• **WHAT TO PRODUCE**
Retype, word for word, every line of the records below starting at the one that contains "camera: 15 degrees left, 0 degrees up" and ending at the one that contains "none -> green cap [499,239,542,263]"; include both of those lines and nothing more.

--- MATERIAL TO PROCESS ---

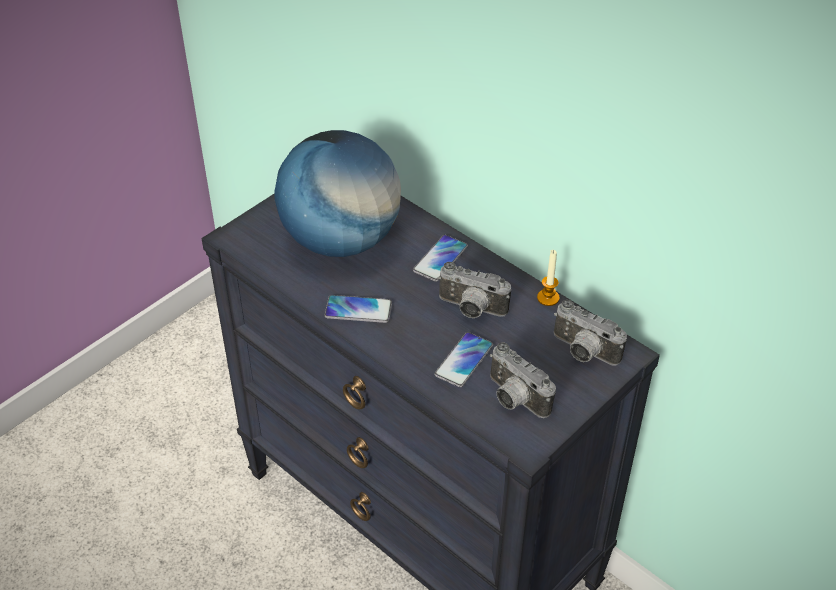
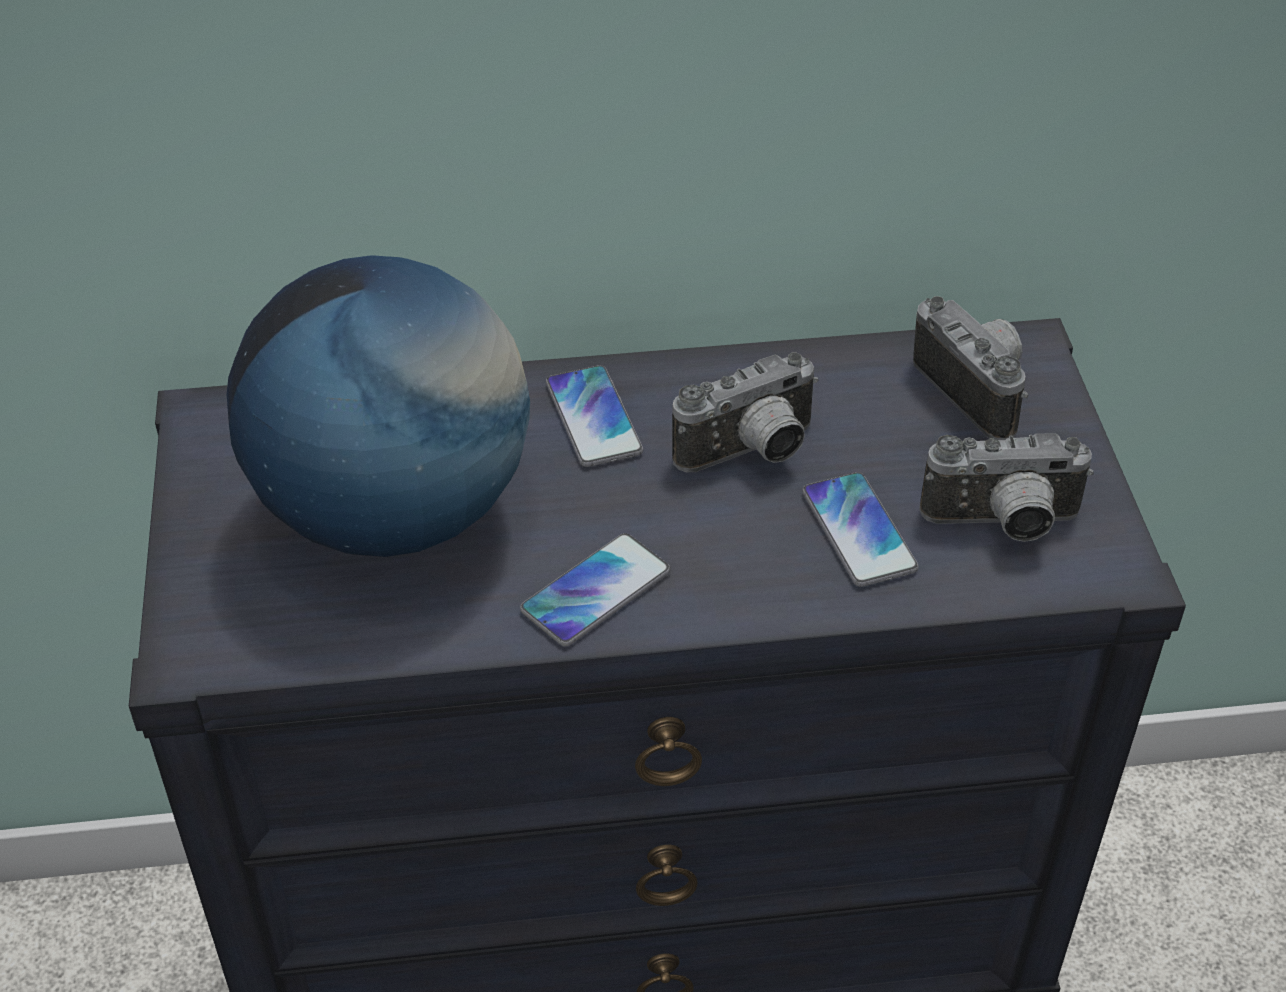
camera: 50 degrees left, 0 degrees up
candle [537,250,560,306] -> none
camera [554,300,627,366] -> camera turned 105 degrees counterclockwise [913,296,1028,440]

---
--- MATERIAL TO PROCESS ---

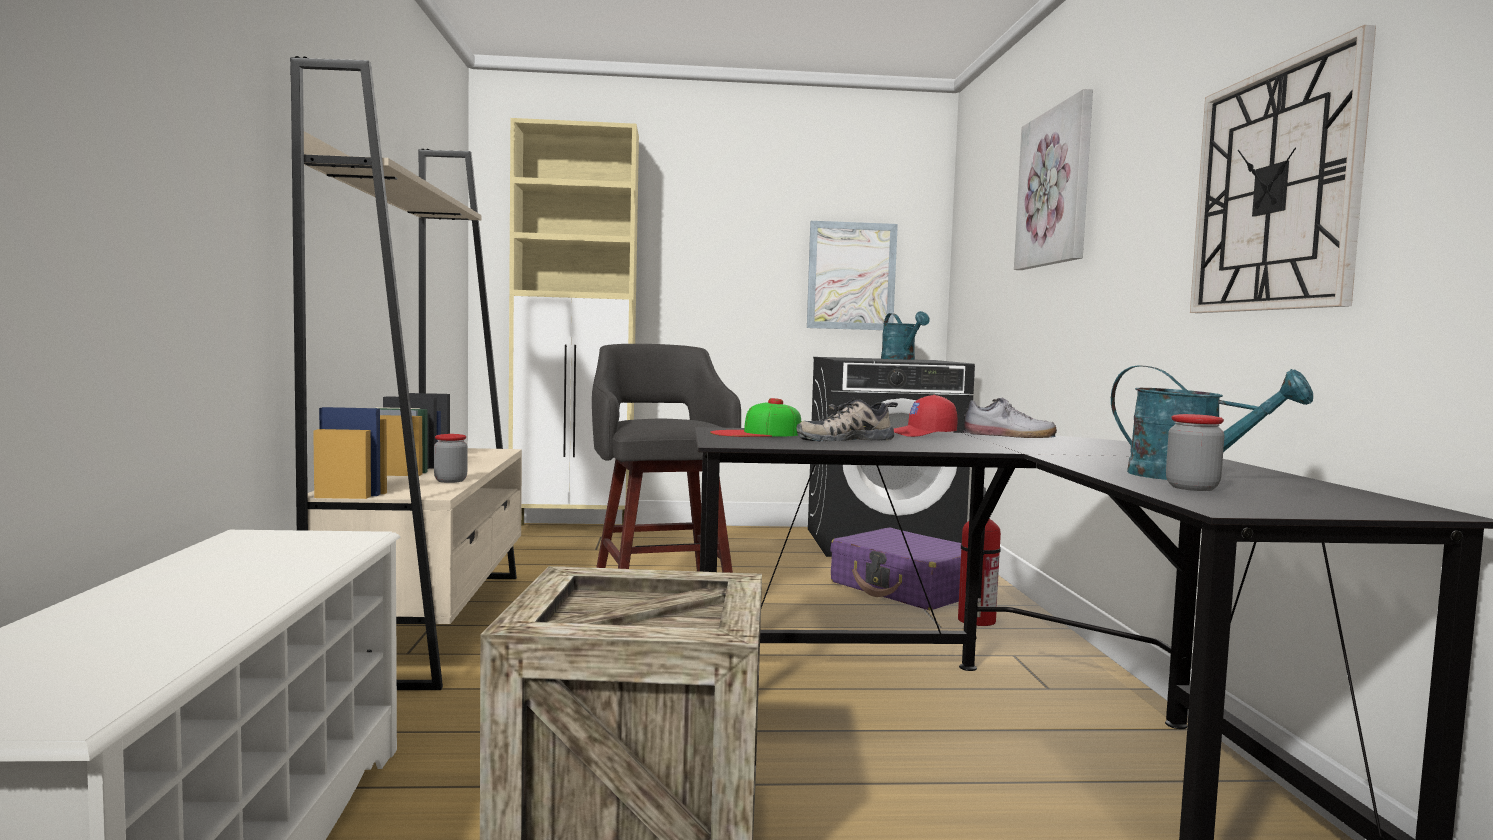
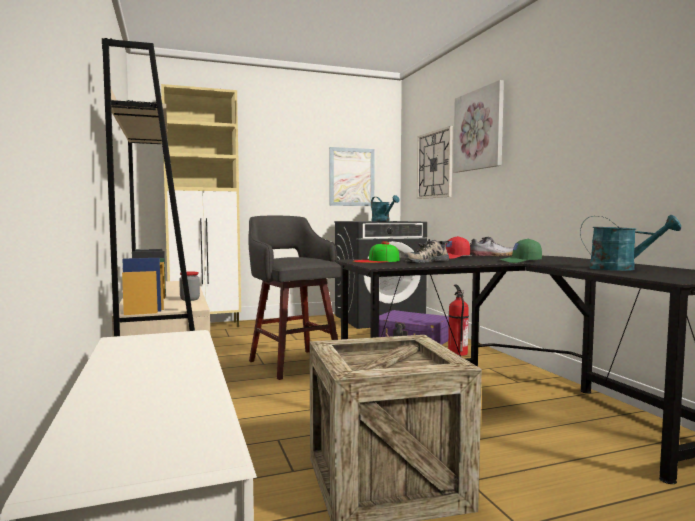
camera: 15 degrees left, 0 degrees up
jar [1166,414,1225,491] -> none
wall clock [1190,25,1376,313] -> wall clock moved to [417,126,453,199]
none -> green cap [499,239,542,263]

---
--- MATERIAL TO PROCESS ---

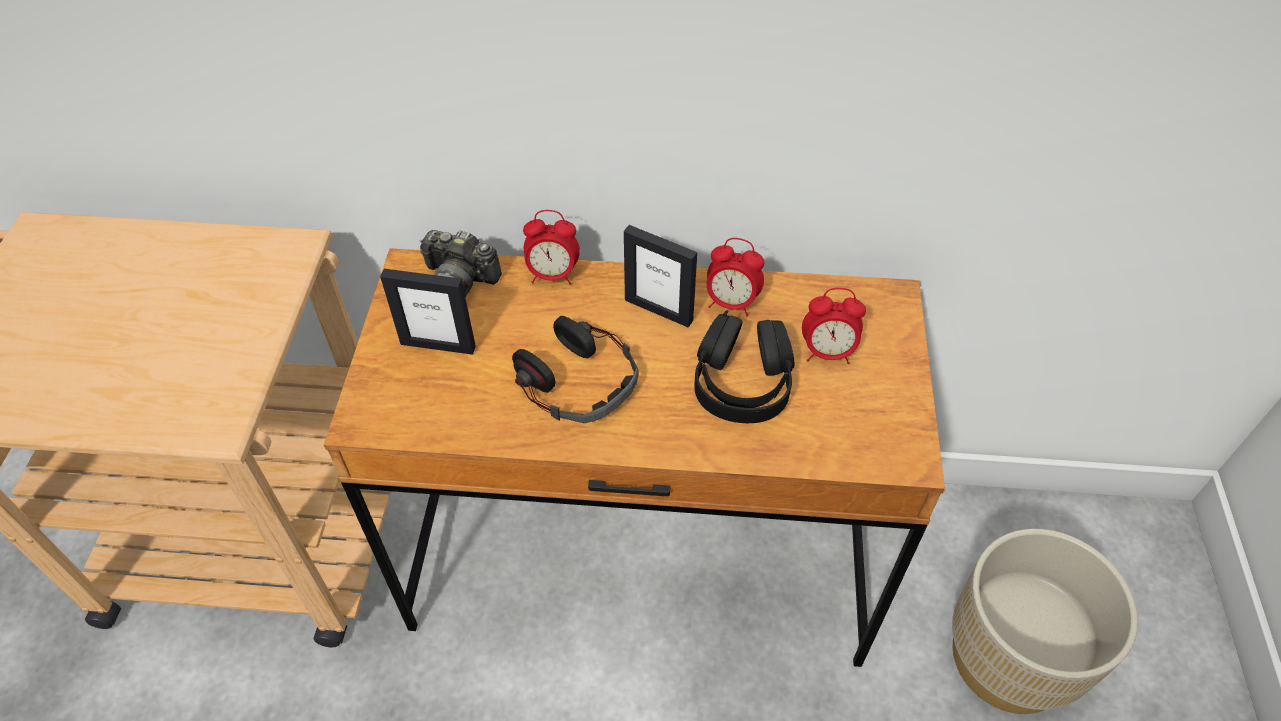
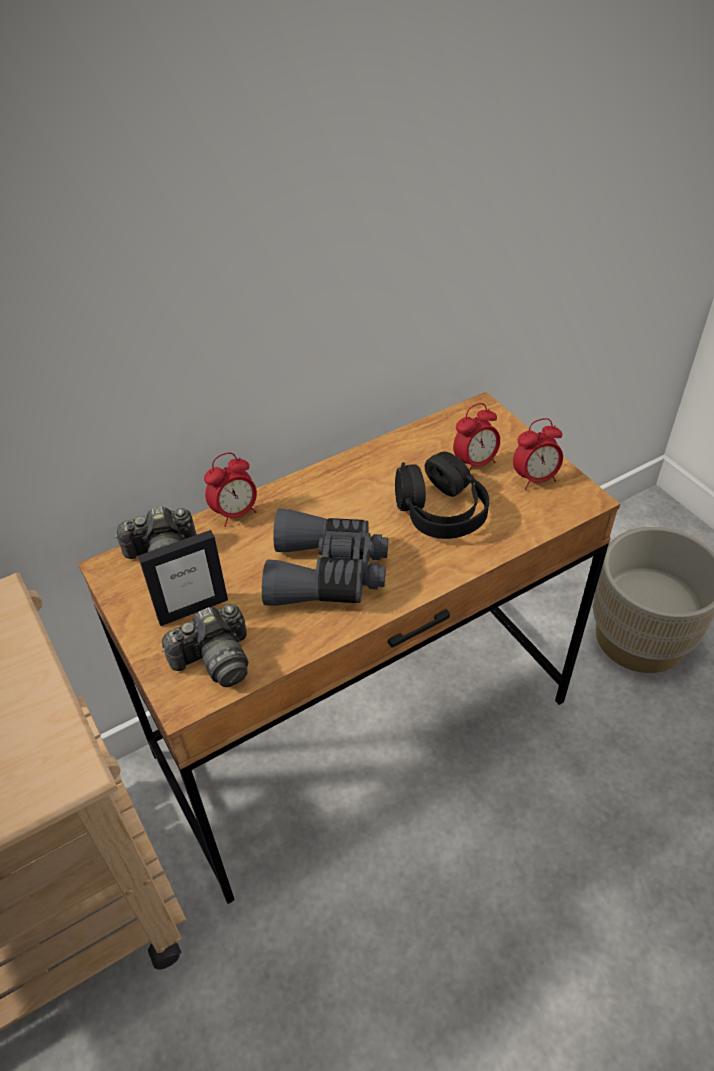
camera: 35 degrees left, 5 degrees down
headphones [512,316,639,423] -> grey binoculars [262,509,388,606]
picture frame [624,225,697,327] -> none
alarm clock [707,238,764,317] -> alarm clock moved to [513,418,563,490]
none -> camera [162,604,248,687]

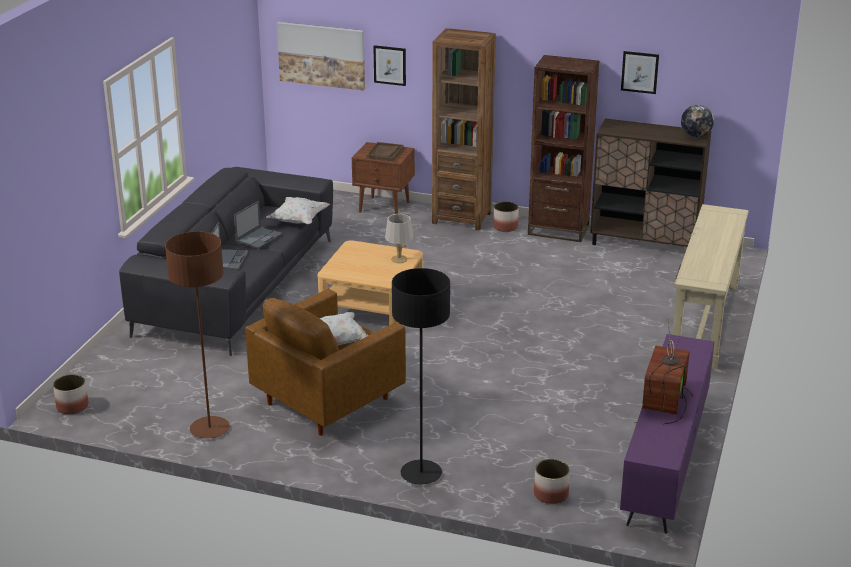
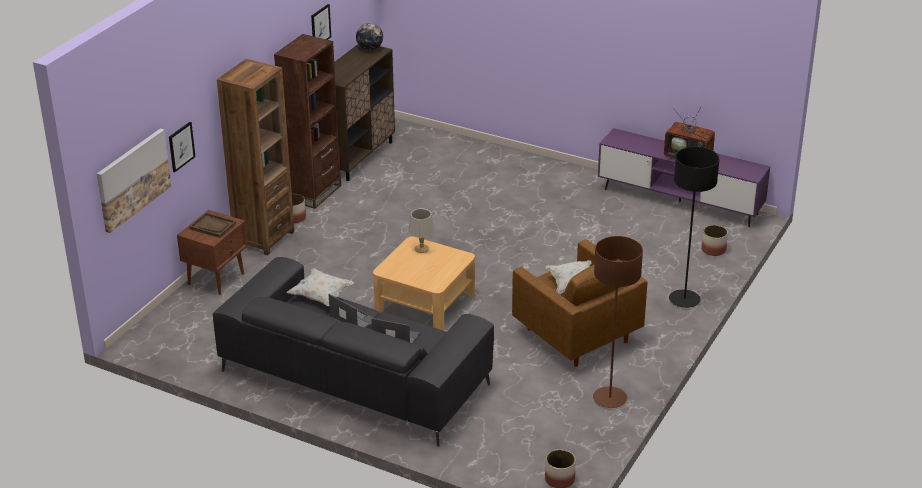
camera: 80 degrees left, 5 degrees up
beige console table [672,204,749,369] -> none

---

• **COMPLETED EXERCISE**
camera: 15 degrees left, 0 degrees up
jar [1166,414,1225,491] -> none
wall clock [1190,25,1376,313] -> wall clock moved to [417,126,453,199]
none -> green cap [499,239,542,263]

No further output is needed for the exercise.